=== Information shown ===

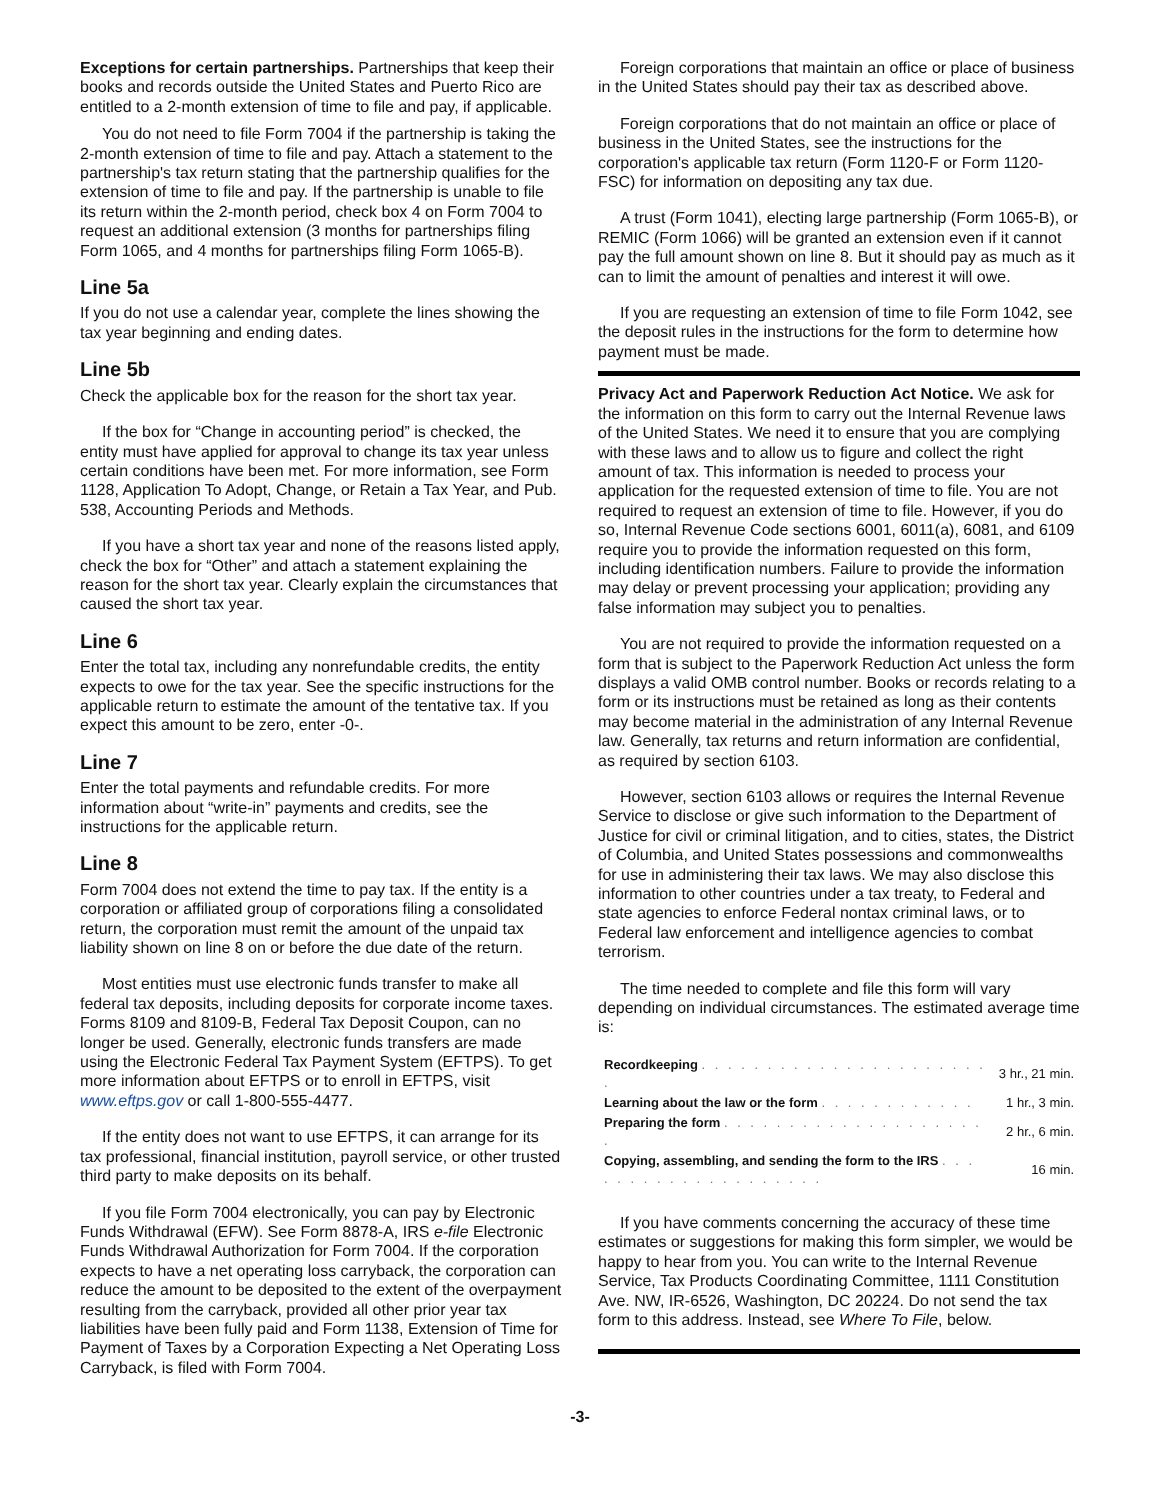Exceptions for certain partnerships. Partnerships that keep their books and records outside the United States and Puerto Rico are entitled to a 2-month extension of time to file and pay, if applicable.
You do not need to file Form 7004 if the partnership is taking the 2-month extension of time to file and pay. Attach a statement to the partnership's tax return stating that the partnership qualifies for the extension of time to file and pay. If the partnership is unable to file its return within the 2-month period, check box 4 on Form 7004 to request an additional extension (3 months for partnerships filing Form 1065, and 4 months for partnerships filing Form 1065-B).
Line 5a
If you do not use a calendar year, complete the lines showing the tax year beginning and ending dates.
Line 5b
Check the applicable box for the reason for the short tax year.
If the box for “Change in accounting period” is checked, the entity must have applied for approval to change its tax year unless certain conditions have been met. For more information, see Form 1128, Application To Adopt, Change, or Retain a Tax Year, and Pub. 538, Accounting Periods and Methods.
If you have a short tax year and none of the reasons listed apply, check the box for “Other” and attach a statement explaining the reason for the short tax year. Clearly explain the circumstances that caused the short tax year.
Line 6
Enter the total tax, including any nonrefundable credits, the entity expects to owe for the tax year. See the specific instructions for the applicable return to estimate the amount of the tentative tax. If you expect this amount to be zero, enter -0-.
Line 7
Enter the total payments and refundable credits. For more information about “write-in” payments and credits, see the instructions for the applicable return.
Line 8
Form 7004 does not extend the time to pay tax. If the entity is a corporation or affiliated group of corporations filing a consolidated return, the corporation must remit the amount of the unpaid tax liability shown on line 8 on or before the due date of the return.
Most entities must use electronic funds transfer to make all federal tax deposits, including deposits for corporate income taxes. Forms 8109 and 8109-B, Federal Tax Deposit Coupon, can no longer be used. Generally, electronic funds transfers are made using the Electronic Federal Tax Payment System (EFTPS). To get more information about EFTPS or to enroll in EFTPS, visit www.eftps.gov or call 1-800-555-4477.
If the entity does not want to use EFTPS, it can arrange for its tax professional, financial institution, payroll service, or other trusted third party to make deposits on its behalf.
If you file Form 7004 electronically, you can pay by Electronic Funds Withdrawal (EFW). See Form 8878-A, IRS e-file Electronic Funds Withdrawal Authorization for Form 7004. If the corporation expects to have a net operating loss carryback, the corporation can reduce the amount to be deposited to the extent of the overpayment resulting from the carryback, provided all other prior year tax liabilities have been fully paid and Form 1138, Extension of Time for Payment of Taxes by a Corporation Expecting a Net Operating Loss Carryback, is filed with Form 7004.
Foreign corporations that maintain an office or place of business in the United States should pay their tax as described above.
Foreign corporations that do not maintain an office or place of business in the United States, see the instructions for the corporation's applicable tax return (Form 1120-F or Form 1120-FSC) for information on depositing any tax due.
A trust (Form 1041), electing large partnership (Form 1065-B), or REMIC (Form 1066) will be granted an extension even if it cannot pay the full amount shown on line 8. But it should pay as much as it can to limit the amount of penalties and interest it will owe.
If you are requesting an extension of time to file Form 1042, see the deposit rules in the instructions for the form to determine how payment must be made.
Privacy Act and Paperwork Reduction Act Notice. We ask for the information on this form to carry out the Internal Revenue laws of the United States. We need it to ensure that you are complying with these laws and to allow us to figure and collect the right amount of tax. This information is needed to process your application for the requested extension of time to file. You are not required to request an extension of time to file. However, if you do so, Internal Revenue Code sections 6001, 6011(a), 6081, and 6109 require you to provide the information requested on this form, including identification numbers. Failure to provide the information may delay or prevent processing your application; providing any false information may subject you to penalties.
You are not required to provide the information requested on a form that is subject to the Paperwork Reduction Act unless the form displays a valid OMB control number. Books or records relating to a form or its instructions must be retained as long as their contents may become material in the administration of any Internal Revenue law. Generally, tax returns and return information are confidential, as required by section 6103.
However, section 6103 allows or requires the Internal Revenue Service to disclose or give such information to the Department of Justice for civil or criminal litigation, and to cities, states, the District of Columbia, and United States possessions and commonwealths for use in administering their tax laws. We may also disclose this information to other countries under a tax treaty, to Federal and state agencies to enforce Federal nontax criminal laws, or to Federal law enforcement and intelligence agencies to combat terrorism.
The time needed to complete and file this form will vary depending on individual circumstances. The estimated average time is:
| Recordkeeping . . . . . . . . . . . . . . . . . . . . . . . | 3 hr., 21 min. |
| Learning about the law or the form . . . . . . . . . . . . | 1 hr., 3 min. |
| Preparing the form . . . . . . . . . . . . . . . . . . . . . | 2 hr., 6 min. |
| Copying, assembling, and sending the form to the IRS . . . . . . . . . . . . . . . . . . . . | 16 min. |
If you have comments concerning the accuracy of these time estimates or suggestions for making this form simpler, we would be happy to hear from you. You can write to the Internal Revenue Service, Tax Products Coordinating Committee, 1111 Constitution Ave. NW, IR-6526, Washington, DC 20224. Do not send the tax form to this address. Instead, see Where To File, below.
-3-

===

● Exercise directions:
In the entries above, which lines hold the word "complete"? Copy them out.

● Reply:
If you do not use a calendar year, complete the lines showing the tax year beginning and ending dates.
The time needed to complete and file this form will vary depending on individual circumstances. The estimated average time is:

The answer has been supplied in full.